# Data records:
▼
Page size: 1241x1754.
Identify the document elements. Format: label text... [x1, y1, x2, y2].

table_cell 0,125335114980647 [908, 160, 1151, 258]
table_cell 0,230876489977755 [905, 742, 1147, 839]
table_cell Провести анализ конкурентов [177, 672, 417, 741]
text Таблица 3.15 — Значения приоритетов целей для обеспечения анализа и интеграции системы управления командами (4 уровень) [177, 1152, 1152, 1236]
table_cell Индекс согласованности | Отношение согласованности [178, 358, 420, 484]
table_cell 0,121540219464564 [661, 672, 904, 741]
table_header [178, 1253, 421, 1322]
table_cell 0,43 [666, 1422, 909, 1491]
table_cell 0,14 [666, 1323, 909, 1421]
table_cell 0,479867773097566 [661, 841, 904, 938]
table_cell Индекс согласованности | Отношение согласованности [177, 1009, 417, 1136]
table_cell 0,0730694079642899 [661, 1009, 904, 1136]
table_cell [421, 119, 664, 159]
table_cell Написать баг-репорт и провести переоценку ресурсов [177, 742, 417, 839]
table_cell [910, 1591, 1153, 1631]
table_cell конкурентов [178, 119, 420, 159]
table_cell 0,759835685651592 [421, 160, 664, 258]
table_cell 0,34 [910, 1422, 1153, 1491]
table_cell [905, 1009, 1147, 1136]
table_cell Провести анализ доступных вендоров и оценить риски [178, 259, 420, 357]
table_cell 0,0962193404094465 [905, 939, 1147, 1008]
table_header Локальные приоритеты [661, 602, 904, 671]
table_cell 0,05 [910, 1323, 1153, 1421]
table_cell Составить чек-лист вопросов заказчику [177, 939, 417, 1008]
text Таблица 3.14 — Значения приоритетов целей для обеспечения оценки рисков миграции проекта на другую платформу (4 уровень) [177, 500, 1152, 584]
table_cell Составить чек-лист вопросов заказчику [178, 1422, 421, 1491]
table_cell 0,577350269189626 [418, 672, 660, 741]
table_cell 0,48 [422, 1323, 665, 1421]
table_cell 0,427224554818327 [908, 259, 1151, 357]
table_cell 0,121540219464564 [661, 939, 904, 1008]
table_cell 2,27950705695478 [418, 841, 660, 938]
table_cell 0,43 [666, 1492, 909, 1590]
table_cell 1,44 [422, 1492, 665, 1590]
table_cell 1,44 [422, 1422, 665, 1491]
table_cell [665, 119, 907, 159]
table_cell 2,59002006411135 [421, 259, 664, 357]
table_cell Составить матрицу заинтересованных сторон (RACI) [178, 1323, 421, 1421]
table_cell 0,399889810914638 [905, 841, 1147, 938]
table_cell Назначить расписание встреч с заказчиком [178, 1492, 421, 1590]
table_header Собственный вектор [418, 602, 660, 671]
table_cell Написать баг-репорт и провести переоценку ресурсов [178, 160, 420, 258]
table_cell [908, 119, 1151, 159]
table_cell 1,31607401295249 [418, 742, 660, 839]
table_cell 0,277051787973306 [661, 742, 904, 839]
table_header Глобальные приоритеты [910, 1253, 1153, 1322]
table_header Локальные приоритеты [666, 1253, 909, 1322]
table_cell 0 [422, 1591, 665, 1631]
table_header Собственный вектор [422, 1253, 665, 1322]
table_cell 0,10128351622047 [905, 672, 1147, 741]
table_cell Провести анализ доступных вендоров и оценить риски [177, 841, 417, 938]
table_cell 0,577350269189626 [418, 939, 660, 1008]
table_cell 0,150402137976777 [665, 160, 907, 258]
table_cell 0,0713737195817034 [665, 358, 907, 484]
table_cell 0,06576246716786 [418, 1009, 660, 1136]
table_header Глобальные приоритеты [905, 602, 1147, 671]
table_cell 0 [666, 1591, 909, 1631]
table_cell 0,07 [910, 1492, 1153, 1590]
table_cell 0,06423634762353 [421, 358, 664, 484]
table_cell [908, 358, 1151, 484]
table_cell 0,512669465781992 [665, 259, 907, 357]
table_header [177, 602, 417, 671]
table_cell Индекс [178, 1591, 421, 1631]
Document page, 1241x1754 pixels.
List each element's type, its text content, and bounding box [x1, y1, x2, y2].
▲
# What is asked:
Reproduce every line of the data records above without changing anything.

# Written answer:
Page size: 1241x1754.
Identify the document elements. Format: label text... [x1, y1, x2, y2].

table_cell 0,125335114980647 [908, 160, 1151, 258]
table_cell 0,230876489977755 [905, 742, 1147, 839]
table_cell Провести анализ конкурентов [177, 672, 417, 741]
text Таблица 3.15 — Значения приоритетов целей для обеспечения анализа и интеграции системы управления командами (4 уровень) [177, 1152, 1152, 1236]
table_cell Индекс согласованности | Отношение согласованности [178, 358, 420, 484]
table_cell 0,121540219464564 [661, 672, 904, 741]
table_header [178, 1253, 421, 1322]
table_cell 0,43 [666, 1422, 909, 1491]
table_cell 0,14 [666, 1323, 909, 1421]
table_cell 0,479867773097566 [661, 841, 904, 938]
table_cell Индекс согласованности | Отношение согласованности [177, 1009, 417, 1136]
table_cell 0,0730694079642899 [661, 1009, 904, 1136]
table_cell [421, 119, 664, 159]
table_cell Написать баг-репорт и провести переоценку ресурсов [177, 742, 417, 839]
table_cell [910, 1591, 1153, 1631]
table_cell конкурентов [178, 119, 420, 159]
table_cell 0,759835685651592 [421, 160, 664, 258]
table_cell 0,34 [910, 1422, 1153, 1491]
table_cell [905, 1009, 1147, 1136]
table_cell Провести анализ доступных вендоров и оценить риски [178, 259, 420, 357]
table_cell 0,0962193404094465 [905, 939, 1147, 1008]
table_header Локальные приоритеты [661, 602, 904, 671]
table_cell 0,05 [910, 1323, 1153, 1421]
table_cell Составить чек-лист вопросов заказчику [177, 939, 417, 1008]
text Таблица 3.14 — Значения приоритетов целей для обеспечения оценки рисков миграции проекта на другую платформу (4 уровень) [177, 500, 1152, 584]
table_cell Составить чек-лист вопросов заказчику [178, 1422, 421, 1491]
table_cell 0,577350269189626 [418, 672, 660, 741]
table_cell 0,48 [422, 1323, 665, 1421]
table_cell 0,427224554818327 [908, 259, 1151, 357]
table_cell 0,121540219464564 [661, 939, 904, 1008]
table_cell 2,27950705695478 [418, 841, 660, 938]
table_cell 0,43 [666, 1492, 909, 1590]
table_cell 1,44 [422, 1492, 665, 1590]
table_cell 1,44 [422, 1422, 665, 1491]
table_cell [665, 119, 907, 159]
table_cell 2,59002006411135 [421, 259, 664, 357]
table_cell Составить матрицу заинтересованных сторон (RACI) [178, 1323, 421, 1421]
table_cell 0,399889810914638 [905, 841, 1147, 938]
table_cell Назначить расписание встреч с заказчиком [178, 1492, 421, 1590]
table_header Собственный вектор [418, 602, 660, 671]
table_cell Написать баг-репорт и провести переоценку ресурсов [178, 160, 420, 258]
table_cell [908, 119, 1151, 159]
table_cell 1,31607401295249 [418, 742, 660, 839]
table_cell 0,277051787973306 [661, 742, 904, 839]
table_header Глобальные приоритеты [910, 1253, 1153, 1322]
table_header Локальные приоритеты [666, 1253, 909, 1322]
table_cell 0 [422, 1591, 665, 1631]
table_header Собственный вектор [422, 1253, 665, 1322]
table_cell 0,10128351622047 [905, 672, 1147, 741]
table_cell Провести анализ доступных вендоров и оценить риски [177, 841, 417, 938]
table_cell 0,577350269189626 [418, 939, 660, 1008]
table_cell 0,150402137976777 [665, 160, 907, 258]
table_cell 0,0713737195817034 [665, 358, 907, 484]
table_cell 0,06576246716786 [418, 1009, 660, 1136]
table_header Глобальные приоритеты [905, 602, 1147, 671]
table_cell 0 [666, 1591, 909, 1631]
table_cell 0,07 [910, 1492, 1153, 1590]
table_cell 0,06423634762353 [421, 358, 664, 484]
table_cell [908, 358, 1151, 484]
table_cell 0,512669465781992 [665, 259, 907, 357]
table_header [177, 602, 417, 671]
table_cell Индекс [178, 1591, 421, 1631]
Document page, 1241x1754 pixels.
List each element's type, its text content, and bounding box [x1, y1, x2, y2].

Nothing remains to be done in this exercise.